Signal encrypt you text content, then forward your message to their server, and sent it to your recipient. Nobody knows today if Signal has the ability to decrypt your message (their server part is closed-source). No one can say what they do with your unique phone number that’s supposed to identify you either.
Where Silence is very strong, it does exactly like Signal, but with the advantage that the content is unreadable on my operator’s server. I was able to verify it (the phone operator offered a service to register SMS in a webmail) : my recipient and I could read our messages in Silence, while my operator’s server displayed an unreadable encrypted message.
Some people, included me, use Signal or Telegram but don’t trust them. We use them because they are the only few alternatives to Whatsapp (and it is already difficult to convince someone to discuss with you with those alternatives). XMPP is the same problem : you have to chose a server that you don’t know. And if you want to setup your own, it is difficult to do it for a standard person like me.
I am a bit disappointed about this SMS aspect of the Librem 5 : they promote privacy and give you the ability to use SMS, but it is like they don’t want to use this open-source Text-Secure protocol to secure SMS while it is obvious that it needs to be secured.
It’s not about “they don’t want” - I’m pretty sure they do. It’s about resources and capacity. If silence implementation in C exists - someone (maybe even me at some time) will add it to libpurple (and thus to chatty). If it’s just in Java - it’s unlikely to be added any time soon.
Like ruff said, and because this really can’t be stated enough:
Purism is literally doing everything they can to push their social purpose. They are a small team working on very complicated projects. They need to prioritize.
You say SMS is a priority, but I believe internet based communication is far more useful. There are many people that may never even use cellular capabilities with the phone.

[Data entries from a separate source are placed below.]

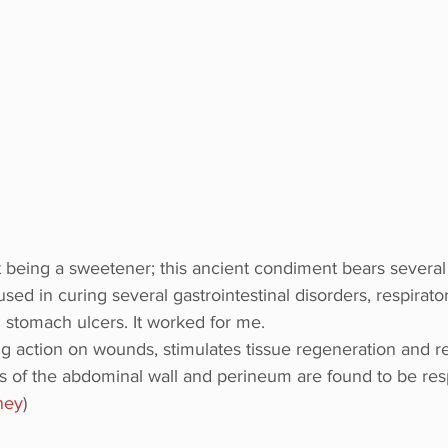
t being a sweetener; this ancient condiment bears several
used in curing several gastrointestinal disorders, respirato
g stomach ulcers. It worked for me.
g action on wounds, stimulates tissue regeneration and r
 of the abdominal wall and perineum are found to be res
ney
)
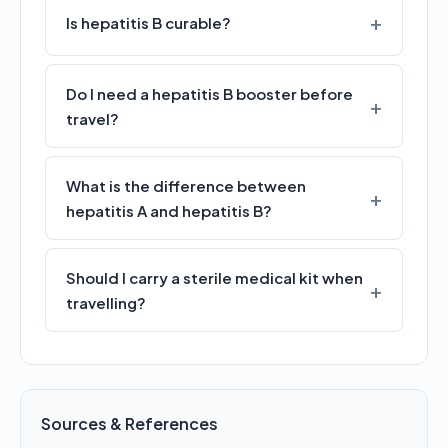
Is hepatitis B curable?
Do I need a hepatitis B booster before
travel?
What is the difference between
hepatitis A and hepatitis B?
Should I carry a sterile medical kit when
travelling?
Sources & References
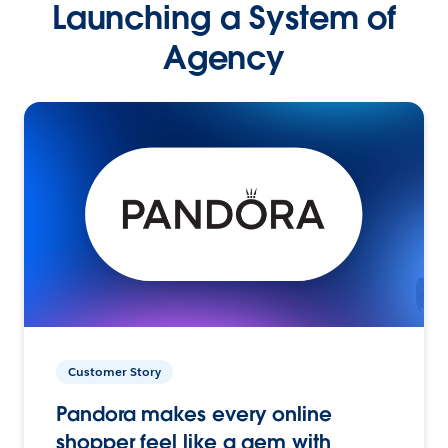
Launching a System of
Agency
Customer Story
Pandora makes every online
shopper feel like a gem with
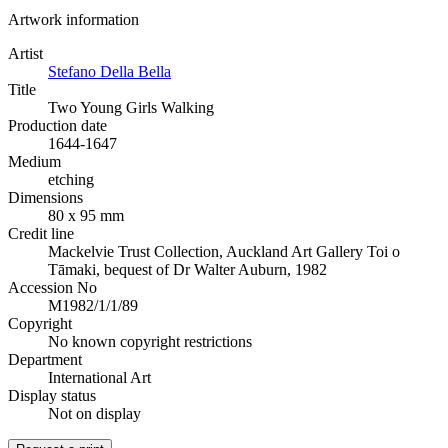
Artwork information
Artist
Stefano Della Bella
Title
Two Young Girls Walking
Production date
1644-1647
Medium
etching
Dimensions
80 x 95 mm
Credit line
Mackelvie Trust Collection, Auckland Art Gallery Toi o
Tāmaki, bequest of Dr Walter Auburn, 1982
Accession No
M1982/1/1/89
Copyright
No known copyright restrictions
Department
International Art
Display status
Not on display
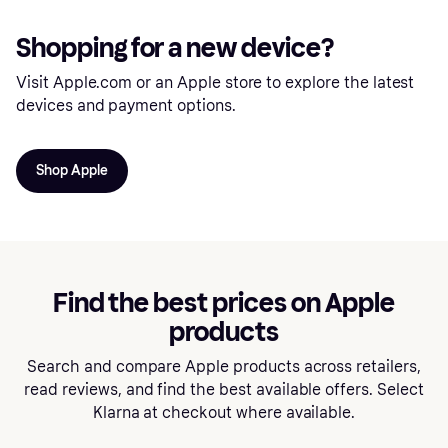
Shopping for a new device?
Visit Apple.com or an Apple store to explore the latest
devices and payment options.
Shop Apple
Find the best prices on Apple
products
Search and compare Apple products across retailers,
read reviews, and find the best available offers. Select
Klarna at checkout where available.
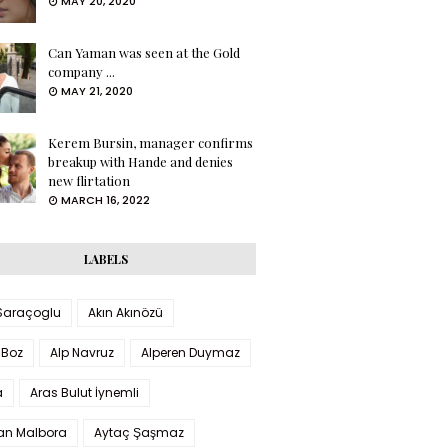
MAY 20, 2020
Can Yaman was seen at the Gold
company ...
MAY 21, 2020
Kerem Bursin, manager confirms
breakup with Hande and denies
new flirtation
MARCH 16, 2022
LABELS
 Saraçoglu
Akın Akınözü
 Boz
Alp Navruz
Alperen Duymaz
a
Aras Bulut İynemli
han Malbora
Aytaç Şaşmaz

Signal really is the golden goose of the free software world. Financed for the indefinite future, and proof that free software can co-exist with proprietary software. I use rocket chat for my personal server with friends and family and thus never use signal’s voice or audio calling, but if I could self host signal without it being a real pita, I would prefer it. It has the mark of truly professional development and is better suited to informal communications. (RC is very professional as well, the RC team does amazing work. Signal and RC are complex projects, and RC is focused on team communication. RC also works as an effective cloud storage system.)
I believe, from everything I’ve read from Purism and from my own experience as a developer, that Purism really is doing all they can, within the financial constraints they have.
Myself for one. Last time i used SMS was like 15-20 years ago i think. Mostly because it blatantly insecure but also because it far from being realtime (that part might have improved, no idea).
Same for the calls, only spam from various surveys. So i always buy packages with internet, calls/sms is usually complementary service which i don’t use.
Could you give specifics? If you are referring to push notifications, that is of course platform specific and is obviously a non-starter for the Librem 5.
I don’t think so, here it says SMS is unsecured.
While here it says it actually mainly secure-sms application and is a fork from signal to re-enable sms encryption.
The only C library i found is from Richard Bayerle - which is the same person who developed OMEMO for libpurple. Is that what you’ve meant?